McGrane, 73, served on the council from 2006 through 2009 from District 3, the council district with some precincts in southeast Cedar Rapids and a smaller number across the Cedar River on Cedar Rapids' west side.
He was defeated in his run for re-election by then-at-large council member Pat Shey, who decided in 2009 to compete for the District 3 seat.
Earlier this month, Shey announced his bid for re-election in District 3, and McGrane this week said he will compete for one of two at-large seats up for a vote in November.
"I think I can be more of a voice for people who flip hamburgers at Hardees," said McGrane. "I've been a neighborhood leader for 18 years, and I think I can reach out to some who aren't comfortable talking to some of the other council people."
McGrane gained a political footing as president of the Oakhill Jackson Neighborhood Association, a post he used to launch his run for the City Council in 2005 when the city moved from five full-time council members to nine part-time ones with a full-time city manager.
As a council member, McGrane said he was a driving force behind the council's Enhance Our Neighborhood initiative, a neighborhood-improvement concept that has become part of the city's new nuisance abatement effort, which the council put in place this year."
"I feel like I planted a seed," McGrane said.
He applauded the new effort by the Affordable Housing Network to invest in the renovation of properties in the Wellington Heights neighborhood, which he said is the kind of approach he has pushed for some years.

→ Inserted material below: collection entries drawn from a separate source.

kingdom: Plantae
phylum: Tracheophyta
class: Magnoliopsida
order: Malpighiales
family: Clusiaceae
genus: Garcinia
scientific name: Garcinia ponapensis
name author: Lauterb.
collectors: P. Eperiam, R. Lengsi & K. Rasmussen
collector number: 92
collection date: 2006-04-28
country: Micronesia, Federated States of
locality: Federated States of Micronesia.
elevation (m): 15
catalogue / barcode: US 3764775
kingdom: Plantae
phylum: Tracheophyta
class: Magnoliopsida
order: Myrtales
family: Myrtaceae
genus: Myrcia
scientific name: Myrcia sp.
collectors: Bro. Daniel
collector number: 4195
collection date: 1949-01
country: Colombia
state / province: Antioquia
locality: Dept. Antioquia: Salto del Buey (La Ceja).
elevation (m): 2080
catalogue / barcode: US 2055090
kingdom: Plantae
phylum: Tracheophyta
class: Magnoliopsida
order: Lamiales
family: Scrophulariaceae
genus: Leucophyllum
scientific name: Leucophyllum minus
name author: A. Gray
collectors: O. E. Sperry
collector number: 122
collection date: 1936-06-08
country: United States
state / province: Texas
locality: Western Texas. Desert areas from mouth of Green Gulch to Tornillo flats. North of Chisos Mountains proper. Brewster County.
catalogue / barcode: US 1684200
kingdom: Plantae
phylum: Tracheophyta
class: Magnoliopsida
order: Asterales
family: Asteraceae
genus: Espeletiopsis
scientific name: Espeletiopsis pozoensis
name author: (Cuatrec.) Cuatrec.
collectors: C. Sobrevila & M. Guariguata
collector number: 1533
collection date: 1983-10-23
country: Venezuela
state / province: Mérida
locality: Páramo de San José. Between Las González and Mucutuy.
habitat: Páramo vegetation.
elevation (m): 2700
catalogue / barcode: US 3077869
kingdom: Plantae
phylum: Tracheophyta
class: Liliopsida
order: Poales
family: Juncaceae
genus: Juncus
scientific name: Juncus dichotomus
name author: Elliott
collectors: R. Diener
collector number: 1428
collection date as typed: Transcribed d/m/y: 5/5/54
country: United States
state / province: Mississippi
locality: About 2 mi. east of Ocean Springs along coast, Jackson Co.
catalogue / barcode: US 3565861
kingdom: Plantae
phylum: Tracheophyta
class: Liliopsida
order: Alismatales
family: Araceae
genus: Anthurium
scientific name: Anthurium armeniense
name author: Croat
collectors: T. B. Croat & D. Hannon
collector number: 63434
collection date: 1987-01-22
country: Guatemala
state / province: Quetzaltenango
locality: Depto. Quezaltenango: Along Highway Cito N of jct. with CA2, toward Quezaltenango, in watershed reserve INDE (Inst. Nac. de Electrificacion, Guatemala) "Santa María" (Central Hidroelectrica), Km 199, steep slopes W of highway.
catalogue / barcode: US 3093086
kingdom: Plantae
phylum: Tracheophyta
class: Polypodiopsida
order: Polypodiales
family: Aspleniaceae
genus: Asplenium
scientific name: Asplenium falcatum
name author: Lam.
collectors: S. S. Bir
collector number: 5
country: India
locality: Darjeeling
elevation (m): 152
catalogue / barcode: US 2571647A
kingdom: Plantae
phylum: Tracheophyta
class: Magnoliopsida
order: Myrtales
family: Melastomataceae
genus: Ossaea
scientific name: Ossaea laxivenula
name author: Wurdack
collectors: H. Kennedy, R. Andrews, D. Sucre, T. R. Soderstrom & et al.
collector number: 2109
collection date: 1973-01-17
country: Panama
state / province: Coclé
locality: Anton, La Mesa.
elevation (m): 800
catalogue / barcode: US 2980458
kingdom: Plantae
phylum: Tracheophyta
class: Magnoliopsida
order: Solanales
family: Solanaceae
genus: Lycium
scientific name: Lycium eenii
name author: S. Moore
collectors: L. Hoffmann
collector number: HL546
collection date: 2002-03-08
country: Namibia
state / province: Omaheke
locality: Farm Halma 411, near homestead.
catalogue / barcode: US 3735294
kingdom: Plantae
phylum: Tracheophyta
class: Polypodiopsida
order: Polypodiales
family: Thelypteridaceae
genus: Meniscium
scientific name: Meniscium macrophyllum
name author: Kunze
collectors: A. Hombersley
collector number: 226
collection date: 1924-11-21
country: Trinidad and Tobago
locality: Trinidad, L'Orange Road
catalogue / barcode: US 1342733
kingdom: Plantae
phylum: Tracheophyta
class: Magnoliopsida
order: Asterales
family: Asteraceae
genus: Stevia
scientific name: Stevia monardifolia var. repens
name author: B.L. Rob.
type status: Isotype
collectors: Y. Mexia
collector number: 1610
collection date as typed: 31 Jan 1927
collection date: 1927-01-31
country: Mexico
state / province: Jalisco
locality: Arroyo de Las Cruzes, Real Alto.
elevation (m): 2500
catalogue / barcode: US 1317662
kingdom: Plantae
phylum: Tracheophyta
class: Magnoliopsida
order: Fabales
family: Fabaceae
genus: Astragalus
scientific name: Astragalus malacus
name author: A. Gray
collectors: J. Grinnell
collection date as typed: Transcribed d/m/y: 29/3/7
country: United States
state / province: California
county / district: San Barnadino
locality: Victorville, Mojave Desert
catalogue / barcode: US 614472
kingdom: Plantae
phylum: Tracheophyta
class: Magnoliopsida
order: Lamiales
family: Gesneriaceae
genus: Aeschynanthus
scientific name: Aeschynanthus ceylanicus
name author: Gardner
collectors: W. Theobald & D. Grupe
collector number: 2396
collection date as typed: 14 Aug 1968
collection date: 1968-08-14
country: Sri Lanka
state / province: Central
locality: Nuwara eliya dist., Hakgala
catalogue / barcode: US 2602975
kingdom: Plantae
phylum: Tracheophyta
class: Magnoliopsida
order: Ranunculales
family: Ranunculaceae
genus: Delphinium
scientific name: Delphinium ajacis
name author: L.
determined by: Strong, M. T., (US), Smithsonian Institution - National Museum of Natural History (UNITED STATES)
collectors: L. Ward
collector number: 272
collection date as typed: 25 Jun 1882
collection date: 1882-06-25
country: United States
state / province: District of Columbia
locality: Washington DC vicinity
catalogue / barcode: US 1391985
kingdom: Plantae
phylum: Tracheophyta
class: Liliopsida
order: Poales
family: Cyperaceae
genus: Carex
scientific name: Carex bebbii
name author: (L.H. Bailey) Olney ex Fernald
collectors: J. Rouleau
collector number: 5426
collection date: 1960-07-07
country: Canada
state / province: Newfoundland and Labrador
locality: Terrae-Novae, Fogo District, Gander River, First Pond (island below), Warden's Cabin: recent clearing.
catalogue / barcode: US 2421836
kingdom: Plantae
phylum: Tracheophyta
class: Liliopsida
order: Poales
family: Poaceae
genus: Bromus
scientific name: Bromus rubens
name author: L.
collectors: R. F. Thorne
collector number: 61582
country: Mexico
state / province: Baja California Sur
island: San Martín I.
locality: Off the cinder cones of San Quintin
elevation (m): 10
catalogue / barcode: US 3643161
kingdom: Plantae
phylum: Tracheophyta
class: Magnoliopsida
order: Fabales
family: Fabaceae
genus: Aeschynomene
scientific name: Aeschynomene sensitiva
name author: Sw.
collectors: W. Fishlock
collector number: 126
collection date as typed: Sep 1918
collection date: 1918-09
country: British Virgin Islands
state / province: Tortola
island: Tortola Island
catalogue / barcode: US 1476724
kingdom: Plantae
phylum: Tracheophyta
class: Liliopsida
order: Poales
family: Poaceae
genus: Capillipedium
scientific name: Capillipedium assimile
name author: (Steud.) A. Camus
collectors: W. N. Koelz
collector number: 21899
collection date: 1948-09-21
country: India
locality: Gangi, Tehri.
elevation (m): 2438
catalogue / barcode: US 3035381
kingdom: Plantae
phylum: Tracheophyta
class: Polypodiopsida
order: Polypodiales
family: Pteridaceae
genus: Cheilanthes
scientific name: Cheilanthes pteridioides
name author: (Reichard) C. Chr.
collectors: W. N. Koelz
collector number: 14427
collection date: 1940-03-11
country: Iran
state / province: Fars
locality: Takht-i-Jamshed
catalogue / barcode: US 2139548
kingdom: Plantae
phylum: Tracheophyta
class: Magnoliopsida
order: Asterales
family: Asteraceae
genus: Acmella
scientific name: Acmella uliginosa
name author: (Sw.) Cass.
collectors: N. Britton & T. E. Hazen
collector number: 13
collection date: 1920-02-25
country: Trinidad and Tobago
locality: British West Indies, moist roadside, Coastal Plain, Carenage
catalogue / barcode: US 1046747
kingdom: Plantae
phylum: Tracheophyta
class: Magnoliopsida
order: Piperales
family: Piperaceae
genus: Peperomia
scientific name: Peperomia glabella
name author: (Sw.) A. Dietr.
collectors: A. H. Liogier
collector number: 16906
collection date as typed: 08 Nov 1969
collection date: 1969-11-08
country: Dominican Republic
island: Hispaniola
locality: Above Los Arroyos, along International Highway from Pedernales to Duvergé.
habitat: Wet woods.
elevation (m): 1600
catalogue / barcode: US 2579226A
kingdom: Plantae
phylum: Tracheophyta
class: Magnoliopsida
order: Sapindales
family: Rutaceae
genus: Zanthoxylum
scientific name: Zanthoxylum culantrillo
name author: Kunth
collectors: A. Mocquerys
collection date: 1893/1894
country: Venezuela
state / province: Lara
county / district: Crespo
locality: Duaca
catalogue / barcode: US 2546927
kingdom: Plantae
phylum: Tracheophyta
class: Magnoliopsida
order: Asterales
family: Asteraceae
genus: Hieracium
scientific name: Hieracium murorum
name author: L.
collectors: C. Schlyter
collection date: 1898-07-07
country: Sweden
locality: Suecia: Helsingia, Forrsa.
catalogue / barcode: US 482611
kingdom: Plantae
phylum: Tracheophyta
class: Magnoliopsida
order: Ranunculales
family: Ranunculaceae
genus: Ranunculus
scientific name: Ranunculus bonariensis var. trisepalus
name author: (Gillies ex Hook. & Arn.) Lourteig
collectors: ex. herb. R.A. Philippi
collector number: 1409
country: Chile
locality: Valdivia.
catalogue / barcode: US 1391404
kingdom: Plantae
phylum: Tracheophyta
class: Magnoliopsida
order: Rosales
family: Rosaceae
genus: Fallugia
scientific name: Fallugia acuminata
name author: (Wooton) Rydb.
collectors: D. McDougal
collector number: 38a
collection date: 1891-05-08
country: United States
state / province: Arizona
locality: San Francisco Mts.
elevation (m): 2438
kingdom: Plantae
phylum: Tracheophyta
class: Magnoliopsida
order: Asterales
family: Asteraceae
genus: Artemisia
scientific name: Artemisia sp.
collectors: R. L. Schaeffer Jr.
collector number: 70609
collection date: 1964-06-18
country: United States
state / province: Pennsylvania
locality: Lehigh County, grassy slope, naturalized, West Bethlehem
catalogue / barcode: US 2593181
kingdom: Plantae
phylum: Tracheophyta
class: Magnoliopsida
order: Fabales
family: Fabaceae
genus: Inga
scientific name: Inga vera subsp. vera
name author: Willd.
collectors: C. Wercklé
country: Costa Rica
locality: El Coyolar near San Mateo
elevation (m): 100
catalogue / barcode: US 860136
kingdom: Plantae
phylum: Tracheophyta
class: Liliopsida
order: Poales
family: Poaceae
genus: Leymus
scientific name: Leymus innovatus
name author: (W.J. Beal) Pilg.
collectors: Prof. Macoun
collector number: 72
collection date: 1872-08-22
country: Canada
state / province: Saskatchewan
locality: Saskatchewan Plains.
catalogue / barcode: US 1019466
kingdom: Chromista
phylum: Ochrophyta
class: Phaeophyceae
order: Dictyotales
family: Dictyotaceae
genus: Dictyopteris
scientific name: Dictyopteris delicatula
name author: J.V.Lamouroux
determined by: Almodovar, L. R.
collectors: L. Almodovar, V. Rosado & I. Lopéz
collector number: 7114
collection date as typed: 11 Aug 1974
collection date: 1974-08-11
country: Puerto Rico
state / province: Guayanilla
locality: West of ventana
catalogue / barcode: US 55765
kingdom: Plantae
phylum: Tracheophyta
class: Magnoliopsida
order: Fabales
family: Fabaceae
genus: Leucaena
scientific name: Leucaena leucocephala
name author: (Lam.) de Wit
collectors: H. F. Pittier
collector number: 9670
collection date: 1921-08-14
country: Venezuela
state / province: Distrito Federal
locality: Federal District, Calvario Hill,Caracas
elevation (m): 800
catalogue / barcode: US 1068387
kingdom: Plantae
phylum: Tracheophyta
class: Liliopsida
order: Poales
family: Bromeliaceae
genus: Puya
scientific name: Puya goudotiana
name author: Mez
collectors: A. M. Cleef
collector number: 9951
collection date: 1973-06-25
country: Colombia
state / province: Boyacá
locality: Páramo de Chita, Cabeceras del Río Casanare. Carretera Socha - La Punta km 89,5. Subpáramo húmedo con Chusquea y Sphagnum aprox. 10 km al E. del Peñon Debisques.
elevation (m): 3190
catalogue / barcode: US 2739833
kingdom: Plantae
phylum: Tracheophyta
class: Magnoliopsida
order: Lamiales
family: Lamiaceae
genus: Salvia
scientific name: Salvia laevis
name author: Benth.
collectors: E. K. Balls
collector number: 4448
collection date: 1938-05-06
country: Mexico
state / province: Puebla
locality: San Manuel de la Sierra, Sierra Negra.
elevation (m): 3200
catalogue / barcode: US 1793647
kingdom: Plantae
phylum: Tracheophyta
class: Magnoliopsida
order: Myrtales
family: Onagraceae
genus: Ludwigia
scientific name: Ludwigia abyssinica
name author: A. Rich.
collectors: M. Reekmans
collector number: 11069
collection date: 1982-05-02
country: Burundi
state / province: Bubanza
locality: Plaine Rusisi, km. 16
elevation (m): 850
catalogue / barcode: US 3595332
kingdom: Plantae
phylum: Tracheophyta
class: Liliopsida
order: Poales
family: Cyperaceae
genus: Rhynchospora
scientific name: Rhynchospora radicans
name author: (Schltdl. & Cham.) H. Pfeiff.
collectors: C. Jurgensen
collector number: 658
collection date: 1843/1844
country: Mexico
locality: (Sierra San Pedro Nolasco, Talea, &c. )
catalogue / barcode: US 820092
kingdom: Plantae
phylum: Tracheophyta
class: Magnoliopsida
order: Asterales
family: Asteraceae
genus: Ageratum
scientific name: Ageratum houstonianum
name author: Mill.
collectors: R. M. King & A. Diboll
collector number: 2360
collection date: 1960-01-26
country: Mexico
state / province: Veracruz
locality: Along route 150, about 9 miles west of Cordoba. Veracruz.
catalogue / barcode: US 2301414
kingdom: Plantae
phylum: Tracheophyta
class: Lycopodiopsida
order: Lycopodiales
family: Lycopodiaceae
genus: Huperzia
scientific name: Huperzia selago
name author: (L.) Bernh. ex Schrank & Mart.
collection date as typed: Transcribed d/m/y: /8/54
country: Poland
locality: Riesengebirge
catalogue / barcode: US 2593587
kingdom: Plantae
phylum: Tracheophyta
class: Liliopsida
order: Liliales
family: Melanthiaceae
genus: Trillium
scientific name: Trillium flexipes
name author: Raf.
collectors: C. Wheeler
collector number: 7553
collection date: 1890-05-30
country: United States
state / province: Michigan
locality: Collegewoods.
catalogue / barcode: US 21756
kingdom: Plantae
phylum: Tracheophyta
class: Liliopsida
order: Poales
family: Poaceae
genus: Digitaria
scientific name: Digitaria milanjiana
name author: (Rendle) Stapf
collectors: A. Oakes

McGrane has his own small non-profit entity, the Neighborhood Revitalization Service, which has renovated some homes.
In 2008, McGrane was both a council member and, along with wife Judy, a victim of the June 2008 flood. Their home at 1018 Second St. SE was bought out in the city's flood-recovery buyout program.
McGrane now lives in a new home at 1105 Eighth St. SE, which was built with city flood-recovery incentives while he was a City Council member. He said he has gotten some criticism for participating in the city program, but he said he was a flood victim eligible like other flood victims for flood-recovery programs.
"I just don't pay attention to it because it's all BS," he said of the criticism.
McGrane said the City Council in 2008 and 2009 did a good job of setting the "tone" for flood recovery. He added that Mayor Ron Corbett, who took office in 2010 and is seeking re-election this year, has done "a great job of pulling people together" to get things done. He credited Corbett with making tough decisions, like buying the downtown hotel, which he said is now encouraging the private sector to invest in development projects.
"We're recovering form the flood a lot sooner than anybody expected," McGrane said.
His biggest worry, he said, is the next flood and the city's absence of a flood protection system. He supported an extension of the city's local-option sales tax, which was defeated, to help build the system.
McGrane worked as a warehouseman back in the 1980s, injured his back and ended up in the federal disability program.
Two of the council's at-large members, Don Karr and Chuck Swore, face re-election in 2013. Neither has said publicly what his plans are.